About this exercise> In the property listings article below, what price tag has Epenarra Station returned to the market with?

Page excerpt>
____

Recent property listings of note

Property editor Linda Rowley, 17/04/2019

Scott Creek, a Northern Territory station once owned by the Sultan of Brunei has been listed with a $12 million (bare) price tag.

THIS week’s property review includes a wrap-up of interesting recent listings across the country, and a separate article of recently completed sales of note.

  • Former trophy station ripe for glory again
  • Roxas operation fails to sell and is relisted
  • Two SA operations boasting scale
  • Marmboo returns to the market
  • Productive country close to Brisbane
  • Further leucaena potential on Moura’s Wilga Vale
  • Corfield block grassed-up and ready to go
  • Abundance of grass on fattening property Carodon
  • Wing Vee returns to the market
  • New England block returns to the market

Former trophy station ripe for glory again

A former Northern Territory ‘trophy’ station once owned by the Sultan of Brunei has been listed with a $12 million (bare) price tag.

The 101,850ha Scott Creek, (pictured above) 62km west of Katherine, was developed for cropping 40 years ago when large areas of the property were cleared and planted to sorghum.

Since then, a succession of owners has let the station slip, but the Melbourne-based Gschwenter family, who have owned Scott Creek since 2008, believe the operation has huge potential and with the right investor will be successful again.

Alison Ross from Elders Katherine agrees, saying it is one of the few larger parcels of land in the NT with quality soils and overlying water resources.

“Scott Creek boasts abundant ground water (Oolloo, Tindal and Jinkukin aquifers) with irrigation potential. The Katherine River flows through the property and the Flora River runs to the northern boundary, and possible dam sites have been identified along the western escarpment country,” she said.

Scott Creek is suitable for breeding and backgrounding and is rated to carry 10,500AE. However, it is currently running 7000 Brahman cattle.

The country consists of black and brown soils, grassed plains and river alluvials. It sits on top of three very large aquifers, boasts river and creek frontages and has an average 1000mm rainfall.

Around 1400ha of the property is cleared and is currently planted with Jarra and various grasses. However, it is also suitable for improved pastures, export cattle depot work or hay.

There are 20,000ha designated as suitable for agriculture, with a further potentially useable 7000ha.

Gunther and Brenda Gschwenter who founded the Britz motorhome business (which they later sold in 2005) are winding down their assets. They have also listed Mary River West for $4.5m and in December 2016, sold the 187,300ha Ban Ban Springs, 180km from Darwin.

Romeo Roxas operation fails to sell and is relisted

The Northern Territory’s Epenarra Station, owned by Filipino businessman Romeo Roxas, has returned to the market with a $16 million price tag.

Two months ago, Epenarra was placed under contract to Queensland Droughtmaster breeders – believed to be the McCormacks, who after 84 years of family ownership, recently sold their Wallumbilla breeding, backgrounding and fattening properties, 1837ha Perola Park and 1392ha Oakwood, in south west Queensland.

This week the deal fell over, and David Russell from Landmark Harcourts Cobar is once again offering Epenarra to the market.

____

Entries shown>
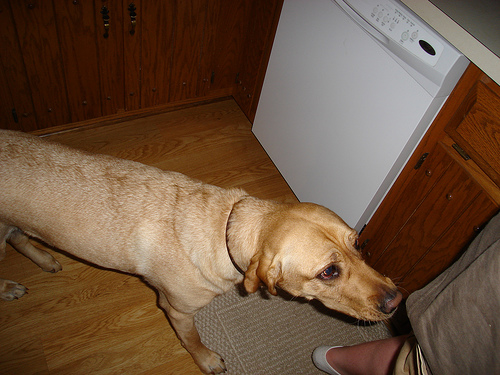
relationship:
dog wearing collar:
[0, 129, 403, 373] [225, 192, 251, 275]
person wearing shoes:
[311, 182, 499, 375] [259, 326, 361, 373]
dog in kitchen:
[3, 129, 379, 352] [5, 7, 495, 373]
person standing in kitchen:
[311, 182, 499, 375] [5, 7, 495, 373]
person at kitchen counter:
[311, 182, 498, 373] [394, 1, 498, 82]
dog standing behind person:
[0, 129, 403, 373] [311, 182, 499, 375]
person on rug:
[311, 182, 499, 375] [183, 284, 399, 374]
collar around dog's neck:
[224, 192, 245, 273] [229, 186, 272, 290]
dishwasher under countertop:
[247, 0, 471, 239] [399, 0, 499, 90]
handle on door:
[100, 5, 110, 37] [2, 1, 119, 131]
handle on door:
[126, 2, 138, 35] [121, 0, 216, 110]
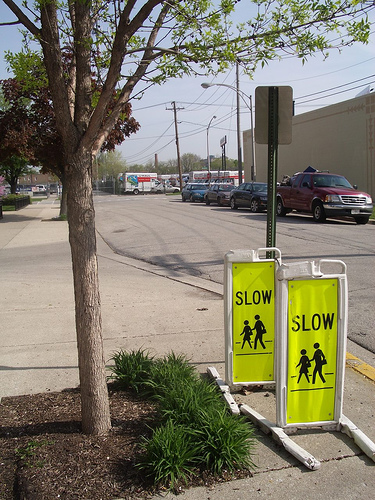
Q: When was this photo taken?
A: During daytime hours.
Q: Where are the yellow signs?
A: On the sidewalk.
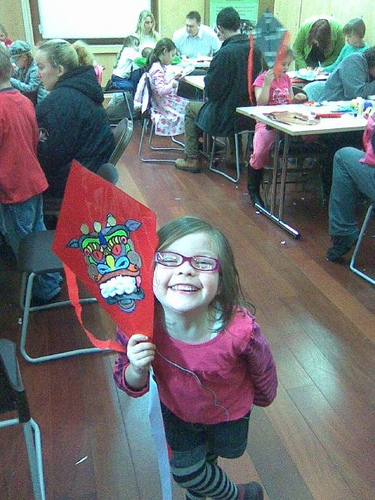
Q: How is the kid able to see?
A: With eyeglasses.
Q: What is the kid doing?
A: Posing for a picture.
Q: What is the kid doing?
A: Smiling.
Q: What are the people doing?
A: Crafting kites.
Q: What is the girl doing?
A: Holding a kite.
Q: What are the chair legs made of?
A: Metal.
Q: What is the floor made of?
A: Wood.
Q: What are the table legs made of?
A: Metal.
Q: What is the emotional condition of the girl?
A: Happiness.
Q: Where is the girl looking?
A: At the camera.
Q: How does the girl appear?
A: Happy.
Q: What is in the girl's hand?
A: A kite.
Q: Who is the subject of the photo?
A: A little girl.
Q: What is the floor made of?
A: Wood.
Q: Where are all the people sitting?
A: At tables.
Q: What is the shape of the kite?
A: Diamond.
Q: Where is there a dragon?
A: On kite.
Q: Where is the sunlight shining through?
A: Window.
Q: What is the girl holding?
A: A kite.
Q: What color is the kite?
A: Red.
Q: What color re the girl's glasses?
A: Pink.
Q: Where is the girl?
A: In school.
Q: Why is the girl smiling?
A: She is happy.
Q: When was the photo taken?
A: Daytime.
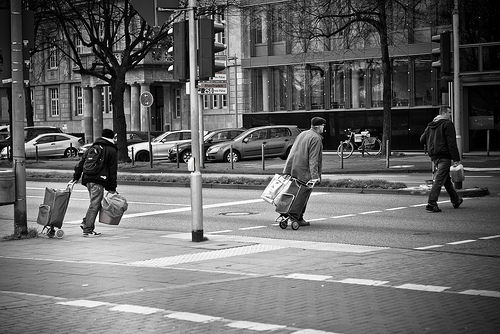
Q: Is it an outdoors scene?
A: Yes, it is outdoors.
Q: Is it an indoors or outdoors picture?
A: It is outdoors.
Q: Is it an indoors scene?
A: No, it is outdoors.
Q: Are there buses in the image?
A: No, there are no buses.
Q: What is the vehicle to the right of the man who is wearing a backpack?
A: The vehicle is a car.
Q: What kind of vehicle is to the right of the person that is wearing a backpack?
A: The vehicle is a car.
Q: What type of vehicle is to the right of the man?
A: The vehicle is a car.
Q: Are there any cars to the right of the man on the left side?
A: Yes, there is a car to the right of the man.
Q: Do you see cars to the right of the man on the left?
A: Yes, there is a car to the right of the man.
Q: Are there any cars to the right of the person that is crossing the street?
A: Yes, there is a car to the right of the man.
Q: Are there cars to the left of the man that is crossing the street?
A: No, the car is to the right of the man.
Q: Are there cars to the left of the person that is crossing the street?
A: No, the car is to the right of the man.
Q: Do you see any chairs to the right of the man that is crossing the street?
A: No, there is a car to the right of the man.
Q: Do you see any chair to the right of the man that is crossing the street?
A: No, there is a car to the right of the man.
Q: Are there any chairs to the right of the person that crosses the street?
A: No, there is a car to the right of the man.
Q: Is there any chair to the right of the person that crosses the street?
A: No, there is a car to the right of the man.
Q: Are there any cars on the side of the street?
A: Yes, there is a car on the side of the street.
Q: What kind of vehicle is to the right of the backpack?
A: The vehicle is a car.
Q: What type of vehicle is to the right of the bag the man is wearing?
A: The vehicle is a car.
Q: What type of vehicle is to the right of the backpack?
A: The vehicle is a car.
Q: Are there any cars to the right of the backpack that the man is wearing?
A: Yes, there is a car to the right of the backpack.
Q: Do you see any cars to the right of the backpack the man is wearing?
A: Yes, there is a car to the right of the backpack.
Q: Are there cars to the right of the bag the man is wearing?
A: Yes, there is a car to the right of the backpack.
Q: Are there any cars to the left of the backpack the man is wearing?
A: No, the car is to the right of the backpack.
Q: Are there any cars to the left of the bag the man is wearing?
A: No, the car is to the right of the backpack.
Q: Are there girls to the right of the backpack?
A: No, there is a car to the right of the backpack.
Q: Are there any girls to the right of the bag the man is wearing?
A: No, there is a car to the right of the backpack.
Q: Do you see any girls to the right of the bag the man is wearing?
A: No, there is a car to the right of the backpack.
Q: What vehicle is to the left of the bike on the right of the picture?
A: The vehicle is a car.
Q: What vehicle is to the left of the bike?
A: The vehicle is a car.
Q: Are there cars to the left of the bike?
A: Yes, there is a car to the left of the bike.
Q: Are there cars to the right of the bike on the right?
A: No, the car is to the left of the bike.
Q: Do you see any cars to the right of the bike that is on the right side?
A: No, the car is to the left of the bike.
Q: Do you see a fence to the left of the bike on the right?
A: No, there is a car to the left of the bike.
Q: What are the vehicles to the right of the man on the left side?
A: The vehicles are cars.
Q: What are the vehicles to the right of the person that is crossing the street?
A: The vehicles are cars.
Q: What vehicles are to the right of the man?
A: The vehicles are cars.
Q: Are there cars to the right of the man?
A: Yes, there are cars to the right of the man.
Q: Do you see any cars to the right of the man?
A: Yes, there are cars to the right of the man.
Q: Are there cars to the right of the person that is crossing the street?
A: Yes, there are cars to the right of the man.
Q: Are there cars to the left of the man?
A: No, the cars are to the right of the man.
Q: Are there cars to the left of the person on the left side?
A: No, the cars are to the right of the man.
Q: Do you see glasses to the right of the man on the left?
A: No, there are cars to the right of the man.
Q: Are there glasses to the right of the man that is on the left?
A: No, there are cars to the right of the man.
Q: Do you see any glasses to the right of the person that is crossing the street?
A: No, there are cars to the right of the man.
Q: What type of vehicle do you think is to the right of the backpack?
A: The vehicles are cars.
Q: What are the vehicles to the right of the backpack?
A: The vehicles are cars.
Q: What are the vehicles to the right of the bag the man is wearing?
A: The vehicles are cars.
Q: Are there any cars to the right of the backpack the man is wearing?
A: Yes, there are cars to the right of the backpack.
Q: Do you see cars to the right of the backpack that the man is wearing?
A: Yes, there are cars to the right of the backpack.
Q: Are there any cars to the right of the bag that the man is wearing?
A: Yes, there are cars to the right of the backpack.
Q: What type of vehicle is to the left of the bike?
A: The vehicles are cars.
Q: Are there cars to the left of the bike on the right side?
A: Yes, there are cars to the left of the bike.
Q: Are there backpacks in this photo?
A: Yes, there is a backpack.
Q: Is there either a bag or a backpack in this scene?
A: Yes, there is a backpack.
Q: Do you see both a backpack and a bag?
A: Yes, there are both a backpack and a bag.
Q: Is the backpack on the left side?
A: Yes, the backpack is on the left of the image.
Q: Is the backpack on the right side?
A: No, the backpack is on the left of the image.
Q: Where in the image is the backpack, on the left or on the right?
A: The backpack is on the left of the image.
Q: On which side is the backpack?
A: The backpack is on the left of the image.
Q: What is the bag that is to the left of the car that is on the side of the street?
A: The bag is a backpack.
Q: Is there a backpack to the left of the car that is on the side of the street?
A: Yes, there is a backpack to the left of the car.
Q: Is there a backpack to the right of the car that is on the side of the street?
A: No, the backpack is to the left of the car.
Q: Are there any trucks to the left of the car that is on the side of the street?
A: No, there is a backpack to the left of the car.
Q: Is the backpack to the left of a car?
A: Yes, the backpack is to the left of a car.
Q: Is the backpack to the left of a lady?
A: No, the backpack is to the left of a car.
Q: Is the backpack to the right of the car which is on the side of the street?
A: No, the backpack is to the left of the car.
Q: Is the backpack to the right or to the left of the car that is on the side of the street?
A: The backpack is to the left of the car.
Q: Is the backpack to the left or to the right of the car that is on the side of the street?
A: The backpack is to the left of the car.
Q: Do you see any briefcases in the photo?
A: Yes, there is a briefcase.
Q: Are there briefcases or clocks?
A: Yes, there is a briefcase.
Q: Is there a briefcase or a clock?
A: Yes, there is a briefcase.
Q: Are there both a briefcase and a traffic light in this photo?
A: Yes, there are both a briefcase and a traffic light.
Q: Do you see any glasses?
A: No, there are no glasses.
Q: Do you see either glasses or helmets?
A: No, there are no glasses or helmets.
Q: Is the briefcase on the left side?
A: Yes, the briefcase is on the left of the image.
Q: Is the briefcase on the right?
A: No, the briefcase is on the left of the image.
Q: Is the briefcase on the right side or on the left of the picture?
A: The briefcase is on the left of the image.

____

The completed task> $16 million